Step 2. Training the model

Let us now build the predictive scenario. This is where our models to predict wine quality will be built and trained. On the main menu, click on Create >> Predictive Scenario.
For this problem, our predicted entity is an integer between 0 to 10. So, we will build a regression model. Select regression, give the scenario a suitable name and description.

In the Predictive Scenarios page click on ‘+’ to add a scenario.

Select a scenario that best suits to your analytic dataset.

Fill the details and click on OK.

Select the Input Dataset as show below.

If you want edit the edit metadata, Click on Edit variable metadata (under the input dataset field) to understand how SAC has interpreted the dataset, what is the storage and type of each of the variables, what should SAC do with missing values, is the variable the key of the dataset, etc.

We now need to define the variable we wish to predict. In our case this is quality of the wine, so click on Target and select quality.

If there are variables in the dataset, you would like to exclude from modelling, declare them here as show below. This helps to Improve the results.

Now that SAC knows what it needs to do, we can get started with training. Click on Train at the bottom.

SAC will take a while to train with the data set, and identify the best model for this problem statement. Then you now have results of your model as shown below.

Step 3. Understanding the results

After you click on Train, and SAC completes the training process, it will show you 2 tabs of information.
Overview tells you about the quality of the results
In our cases it is 99% confident about its results.
It also says that the error is 0.8. This means that the true value is ±0.8 from our prediction.
The influencer contributions explain the results
Density of the wine and sugar understandably have the highest correlation with wine quality, followed by the other variables.

Step 4. Applying the model

Now that our model is ready, we can apply it on the dataset we had carved out earlier.
Click on the apply model option (icon at far right).

At Input Dataset Variables selects the variables that you would like to see in the output.

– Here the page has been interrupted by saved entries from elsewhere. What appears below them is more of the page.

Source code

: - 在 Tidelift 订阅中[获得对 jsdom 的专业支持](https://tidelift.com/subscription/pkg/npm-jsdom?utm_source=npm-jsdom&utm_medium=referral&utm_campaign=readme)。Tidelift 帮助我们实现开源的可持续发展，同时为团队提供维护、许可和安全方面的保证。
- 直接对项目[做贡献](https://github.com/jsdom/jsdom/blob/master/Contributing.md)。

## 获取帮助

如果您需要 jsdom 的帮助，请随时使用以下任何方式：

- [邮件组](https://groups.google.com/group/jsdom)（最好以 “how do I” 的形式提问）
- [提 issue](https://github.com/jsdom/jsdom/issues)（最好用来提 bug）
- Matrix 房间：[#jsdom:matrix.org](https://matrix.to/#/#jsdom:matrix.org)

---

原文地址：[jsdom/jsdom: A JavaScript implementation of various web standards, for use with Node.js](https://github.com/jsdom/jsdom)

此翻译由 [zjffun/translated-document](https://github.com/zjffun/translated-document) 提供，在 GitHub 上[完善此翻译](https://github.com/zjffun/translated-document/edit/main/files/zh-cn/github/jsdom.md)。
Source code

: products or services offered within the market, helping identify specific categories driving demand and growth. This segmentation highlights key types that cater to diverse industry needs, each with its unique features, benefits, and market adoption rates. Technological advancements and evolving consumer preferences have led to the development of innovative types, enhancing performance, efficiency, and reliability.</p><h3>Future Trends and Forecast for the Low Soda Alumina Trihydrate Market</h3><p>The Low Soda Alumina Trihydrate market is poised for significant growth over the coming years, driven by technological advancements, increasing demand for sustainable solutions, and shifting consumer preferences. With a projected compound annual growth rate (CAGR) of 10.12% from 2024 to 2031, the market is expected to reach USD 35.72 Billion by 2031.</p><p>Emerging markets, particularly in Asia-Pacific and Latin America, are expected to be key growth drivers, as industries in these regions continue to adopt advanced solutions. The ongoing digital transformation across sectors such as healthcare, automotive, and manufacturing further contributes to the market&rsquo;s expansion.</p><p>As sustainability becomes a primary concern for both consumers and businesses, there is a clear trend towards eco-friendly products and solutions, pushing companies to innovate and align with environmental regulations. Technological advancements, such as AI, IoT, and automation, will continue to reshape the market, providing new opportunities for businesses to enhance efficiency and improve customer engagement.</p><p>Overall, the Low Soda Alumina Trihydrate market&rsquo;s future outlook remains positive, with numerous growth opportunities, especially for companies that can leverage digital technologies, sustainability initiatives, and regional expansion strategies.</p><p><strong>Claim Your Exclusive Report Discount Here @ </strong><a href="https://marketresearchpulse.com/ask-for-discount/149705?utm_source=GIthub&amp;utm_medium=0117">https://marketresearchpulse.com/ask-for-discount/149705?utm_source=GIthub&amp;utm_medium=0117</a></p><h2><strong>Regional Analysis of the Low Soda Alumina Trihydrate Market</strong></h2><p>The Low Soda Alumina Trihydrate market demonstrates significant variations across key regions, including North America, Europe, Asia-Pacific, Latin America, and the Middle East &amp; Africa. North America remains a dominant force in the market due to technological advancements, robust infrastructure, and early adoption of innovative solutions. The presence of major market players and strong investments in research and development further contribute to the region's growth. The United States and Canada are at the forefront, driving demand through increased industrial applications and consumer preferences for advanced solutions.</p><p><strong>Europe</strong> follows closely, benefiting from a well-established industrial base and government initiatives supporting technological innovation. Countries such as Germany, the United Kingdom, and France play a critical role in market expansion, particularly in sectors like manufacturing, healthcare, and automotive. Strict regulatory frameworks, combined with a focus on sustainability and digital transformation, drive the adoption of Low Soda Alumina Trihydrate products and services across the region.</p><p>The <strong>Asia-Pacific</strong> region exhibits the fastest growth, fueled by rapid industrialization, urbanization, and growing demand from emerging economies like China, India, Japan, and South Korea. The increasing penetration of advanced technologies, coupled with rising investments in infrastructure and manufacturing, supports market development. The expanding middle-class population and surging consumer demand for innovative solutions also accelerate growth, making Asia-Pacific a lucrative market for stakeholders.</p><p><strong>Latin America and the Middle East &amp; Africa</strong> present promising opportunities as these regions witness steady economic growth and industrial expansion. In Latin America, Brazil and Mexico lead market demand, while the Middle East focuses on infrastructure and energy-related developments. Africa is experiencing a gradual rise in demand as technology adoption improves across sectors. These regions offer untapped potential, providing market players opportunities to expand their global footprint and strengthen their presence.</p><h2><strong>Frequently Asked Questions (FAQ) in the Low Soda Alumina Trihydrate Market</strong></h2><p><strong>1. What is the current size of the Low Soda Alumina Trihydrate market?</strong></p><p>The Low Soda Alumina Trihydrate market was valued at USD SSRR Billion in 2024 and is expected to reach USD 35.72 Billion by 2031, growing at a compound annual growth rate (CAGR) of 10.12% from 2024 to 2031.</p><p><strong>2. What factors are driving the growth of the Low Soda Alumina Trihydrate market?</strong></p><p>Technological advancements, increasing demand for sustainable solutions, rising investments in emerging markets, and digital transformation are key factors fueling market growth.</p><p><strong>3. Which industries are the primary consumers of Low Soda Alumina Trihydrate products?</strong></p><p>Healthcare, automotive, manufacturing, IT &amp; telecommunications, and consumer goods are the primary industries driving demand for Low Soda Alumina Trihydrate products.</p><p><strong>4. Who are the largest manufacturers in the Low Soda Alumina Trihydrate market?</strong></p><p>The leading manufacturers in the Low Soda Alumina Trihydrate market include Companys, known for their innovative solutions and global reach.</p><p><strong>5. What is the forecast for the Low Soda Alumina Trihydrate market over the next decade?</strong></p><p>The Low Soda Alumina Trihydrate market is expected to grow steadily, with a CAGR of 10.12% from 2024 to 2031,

Fill all the details as shown below and click on Ok.

Then go to the folder to check the predicted model and click on the model. You can see, in the predictions file, see the column at far right called Predicted Value.

Repeat the same steps to know the quality of the Red wine.

I found the model for red wines had an error of 0.69 with a confidence of 95%. Alcohol seems to be the dominant predictor.
I can see both my models in the predictive model’s section at the bottom. I can see status of models (trained / applied).